### [Questions to answer]
**1)** Condense the paragraph of the concert account that begins "I didn't stick around" into a shorter version that keeps its main facts.
**2)** Quote the concert account between "I didn't stick" and "gives me goosebumps.", inclusive.

### [Passage provided]

********************

Very small crowd, but thunderous applause and yelling after every song. These were NY's hardcore Happy* heads. Mostly men, mostly ancient, sigh.
Besides the new material, the band did a lovely "Leave That..." and for an encore, an improvised jam that led into "I Carved..."
I talked to Stanley before the show. He remembered me, and I told him I had seen you this summer.
I didn't stick around to [say hi to] Frank (I doubt he'd remember me), but I gotta say his songwriting is as amazing as ever. His three tunes on the new CD are standouts. Always surprising chord shifts and a kind of darkness or poignancy or profundity not all of the Happy/O.S. writers have. (Check out "Fanfare" on the MySpace page.)
...I really do idolize his musical abilities and will probably have to send him a fan letter.
I'm tempted to describe him as "an American composer" [which is how he's described on his wikipedia entry], who with time and distance from his genre might be given his due as such. Or is his talent inseparable from the band's/bands'? The solo things he posted to his site didn't interest me much but "Death's Crown" is all credited to him and "Ibby It Is" still gives me goosebumps.

********************

### [Raw data]
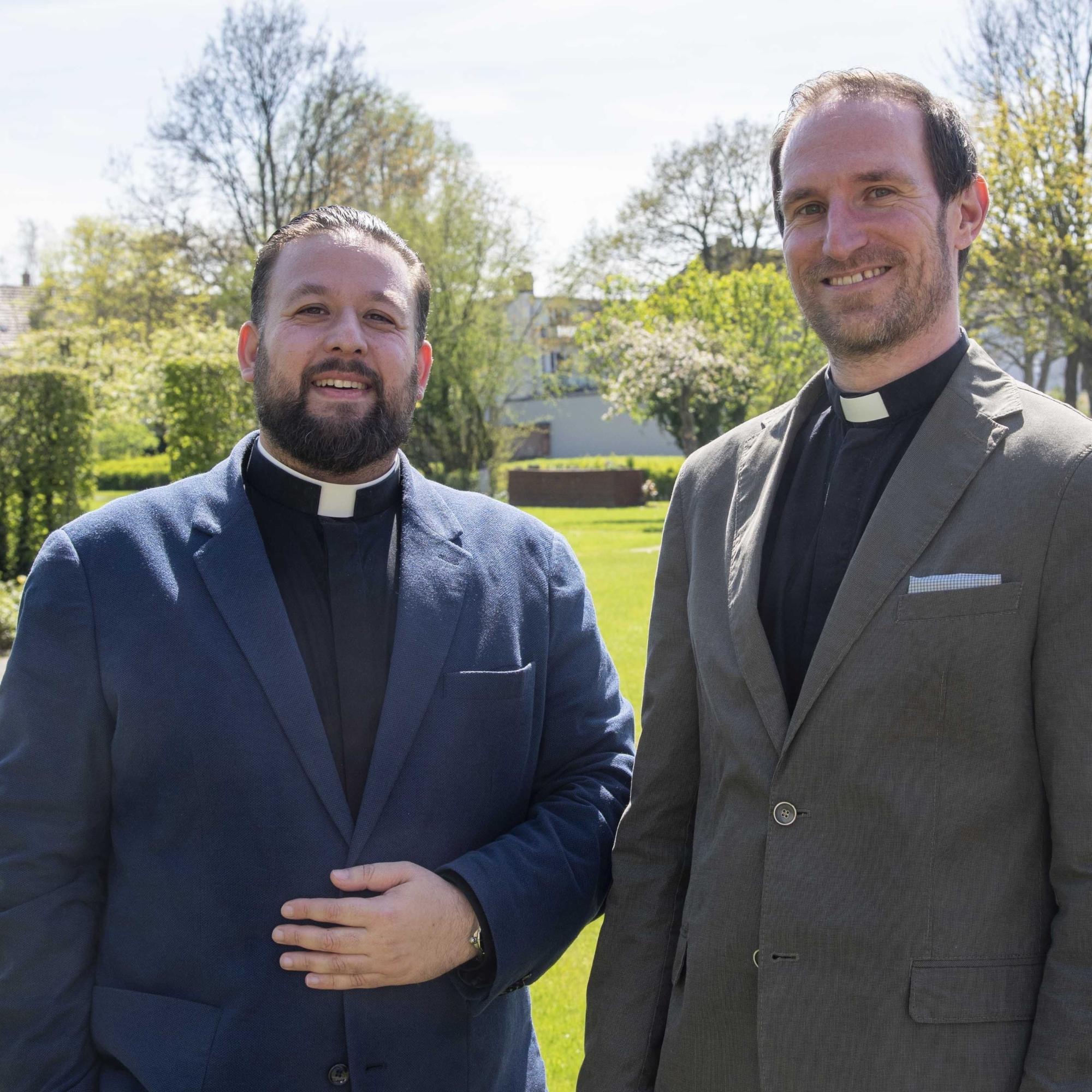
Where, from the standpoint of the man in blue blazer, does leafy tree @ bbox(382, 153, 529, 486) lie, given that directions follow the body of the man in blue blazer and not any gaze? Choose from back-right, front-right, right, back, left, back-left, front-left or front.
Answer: back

********************

### [Responses]
**1)** The writer skipped greeting Frank, doubting he would remember, but finds his songwriting as amazing as ever. His three songs on the new CD stand out for their surprising chord shifts and a darkness, poignancy, or profundity that not all Happy/O.S. writers share. "Fanfare" on the MySpace page is recommended.

**2)**
I didn't stick around to [say hi to] Frank (I doubt he'd remember me), but I gotta say his songwriting is as amazing as ever. His three tunes on the new CD are standouts. Always surprising chord shifts and a kind of darkness or poignancy or profundity not all of the Happy/O.S. writers have. (Check out "Fanfare" on the MySpace page.)
...I really do idolize his musical abilities and will probably have to send him a fan letter.
I'm tempted to describe him as "an American composer" [which is how he's described on his wikipedia entry], who with time and distance from his genre might be given his due as such. Or is his talent inseparable from the band's/bands'? The solo things he posted to his site didn't interest me much but "Death's Crown" is all credited to him and "Ibby It Is" still gives me goosebumps.